# [Directive 1]
Present every line of the plant sheet catalog records, from the start of the records down to the line containing "collection date: 1949-02-24", as a numbered list. Leave out blank lines.

# [Text segment]
One looming energy challenge is that the world’s demand for liquid fuels is projected to grow significantly in the coming decades (from approximately 84 million barrels per day today to more than 110 million barrels per day in 2030), yet the available supplies of conventional energy sources are becoming increasingly constrained. More than two-thirds of the world’s remaining conventional petroleum and natural gas resources are in the countries of the Middle East and the former Soviet Union. Because energy is such a critical economic and political concern for the United States and its allies, keeping the hydrocarbons flowing is a top strategic priority.

As a result, the U.S. military expends a significant portion of its energy stabilizing or protecting energy-rich parts of the world. The military also projects force to keep the world’s avenues of energy commerce open and freely flowing to ensure a stable global economy. Consequently, the U.S. Navy regularly patrols critical energy chokepoints such as the Strait of Hormuz near Iran. And AFRICOM, the U.S. military force created by the Pentagon in 2007 to manage operations in Africa, spends a great deal of time stationed off the coast of West Africa, the continent’s main oil-producing region.

It’s hard to put a price on this total effort, but different analyses estimate that the United States spends somewhere between $29 billion and $143 billion every year just to protect the supply and transit of oil. These expenses mean Americans are paying anywhere from about $9 to $44 of additional hidden military costs for each barrel of petroleum we import from countries other than Canada and Mexico.

All of this energy-inspired intervention worldwide gives many planners in the Pentagon a grave philosophical headache when they realize that we spend significant amounts of energy to stabilize the very regions from which we import those energy resources in the first place. Thus, many in the Pentagon are beginning to ask whether there’s a better way to meet our energy needs that doesn’t require such an exacting toll on money, personnel and energy.

The Leverage

Thankfully, the Department of Defense has some critical policy levers at its disposal to solve its own energy problem. It has firsthand experience producing, distributing and using energy, which comes in handy when developing alternative fuels. In addition, the Department of Defense has a unique ability to enter long-term purchasing agreements for power (20 years or more) and fuels (up to five years), which gives energy developers the revenue stream they need to secure financing to bring large-scale projects online. In today’s tough economic climate, where the inability to obtain financing hobbles many good energy projects, this purchasing power is a valuable asset and can be used to get new biorefineries or novel fuel-production systems over the hump from blueprint to reality.

Perhaps the most important tools at the Department of Defense’s disposal are its significant research budgets, including those for the Defense Advanced Research Projects Agency (DARPA) and the research arms of the different military branches such as the Office of Naval Research and the Air Force Office of Scientific Research. The total amount of R&D money related to energy in the federal government’s entire research portfolio has hovered between $1 billion and $2 billion for the last few years (prior to the big boost from the stimulus package). That’s only a fraction of the $30+ billion we spend on health-related research and miniscule compared to the $80+ billion we spend on defense-related research. Based on sheer size of investments, the Department of Defense has more capacity to conduct effective energy research than all other government agencies combined.

After decades of ceding that bureaucratic turf to the Department of Energy, the Department of Defense is starting to invest its own money to tackle the energy problem.

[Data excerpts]

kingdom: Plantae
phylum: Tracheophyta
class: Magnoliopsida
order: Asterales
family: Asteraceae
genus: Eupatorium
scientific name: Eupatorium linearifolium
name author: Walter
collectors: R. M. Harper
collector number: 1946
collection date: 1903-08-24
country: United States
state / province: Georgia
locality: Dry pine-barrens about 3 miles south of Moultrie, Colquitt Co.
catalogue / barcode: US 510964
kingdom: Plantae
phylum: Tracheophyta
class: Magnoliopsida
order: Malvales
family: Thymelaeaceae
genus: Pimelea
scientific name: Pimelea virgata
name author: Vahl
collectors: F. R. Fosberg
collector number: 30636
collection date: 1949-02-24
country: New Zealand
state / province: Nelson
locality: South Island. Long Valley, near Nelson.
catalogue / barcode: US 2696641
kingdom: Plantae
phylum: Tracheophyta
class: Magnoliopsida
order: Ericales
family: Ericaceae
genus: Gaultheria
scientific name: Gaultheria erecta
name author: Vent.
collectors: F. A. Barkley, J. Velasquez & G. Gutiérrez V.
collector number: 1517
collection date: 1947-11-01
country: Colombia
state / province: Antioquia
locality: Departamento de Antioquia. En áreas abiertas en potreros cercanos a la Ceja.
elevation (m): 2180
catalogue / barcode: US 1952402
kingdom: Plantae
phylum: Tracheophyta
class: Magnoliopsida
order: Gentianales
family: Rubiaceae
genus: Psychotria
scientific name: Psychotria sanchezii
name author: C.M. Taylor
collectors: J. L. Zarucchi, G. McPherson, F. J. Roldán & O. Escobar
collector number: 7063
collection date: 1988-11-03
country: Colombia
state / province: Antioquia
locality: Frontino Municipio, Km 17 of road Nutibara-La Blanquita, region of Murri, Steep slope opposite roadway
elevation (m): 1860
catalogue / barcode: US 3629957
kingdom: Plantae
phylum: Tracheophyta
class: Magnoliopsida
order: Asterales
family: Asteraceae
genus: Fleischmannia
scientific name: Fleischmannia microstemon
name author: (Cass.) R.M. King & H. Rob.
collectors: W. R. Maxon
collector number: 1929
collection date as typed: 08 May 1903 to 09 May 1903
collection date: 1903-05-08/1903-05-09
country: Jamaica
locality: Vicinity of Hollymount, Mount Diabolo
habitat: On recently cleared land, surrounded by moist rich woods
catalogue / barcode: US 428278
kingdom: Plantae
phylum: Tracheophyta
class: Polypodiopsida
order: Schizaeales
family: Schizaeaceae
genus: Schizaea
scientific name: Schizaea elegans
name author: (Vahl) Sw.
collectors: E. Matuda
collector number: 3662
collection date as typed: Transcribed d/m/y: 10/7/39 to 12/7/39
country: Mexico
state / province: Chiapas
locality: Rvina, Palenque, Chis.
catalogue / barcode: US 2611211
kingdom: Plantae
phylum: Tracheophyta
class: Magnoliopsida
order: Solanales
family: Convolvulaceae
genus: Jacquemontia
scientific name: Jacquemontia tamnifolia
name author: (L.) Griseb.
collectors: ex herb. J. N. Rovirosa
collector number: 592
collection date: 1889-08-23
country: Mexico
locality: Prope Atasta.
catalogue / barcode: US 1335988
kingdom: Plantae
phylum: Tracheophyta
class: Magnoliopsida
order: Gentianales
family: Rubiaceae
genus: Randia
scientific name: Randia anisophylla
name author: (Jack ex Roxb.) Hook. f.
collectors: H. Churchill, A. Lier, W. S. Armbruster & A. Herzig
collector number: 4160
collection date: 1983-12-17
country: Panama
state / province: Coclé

# [Directive 2]
According to the passage on the military and energy, how much does the United States spend each year to protect the supply and transit of oil?

# [Answer 1]
1. kingdom: Plantae
2. phylum: Tracheophyta
3. class: Magnoliopsida
4. order: Asterales
5. family: Asteraceae
6. genus: Eupatorium
7. scientific name: Eupatorium linearifolium
8. name author: Walter
9. collectors: R. M. Harper
10. collector number: 1946
11. collection date: 1903-08-24
12. country: United States
13. state / province: Georgia
14. locality: Dry pine-barrens about 3 miles south of Moultrie, Colquitt Co.
15. catalogue / barcode: US 510964
16. kingdom: Plantae
17. phylum: Tracheophyta
18. class: Magnoliopsida
19. order: Malvales
20. family: Thymelaeaceae
21. genus: Pimelea
22. scientific name: Pimelea virgata
23. name author: Vahl
24. collectors: F. R. Fosberg
25. collector number: 30636
26. collection date: 1949-02-24

# [Answer 2]
Somewhere between $29 billion and $143 billion.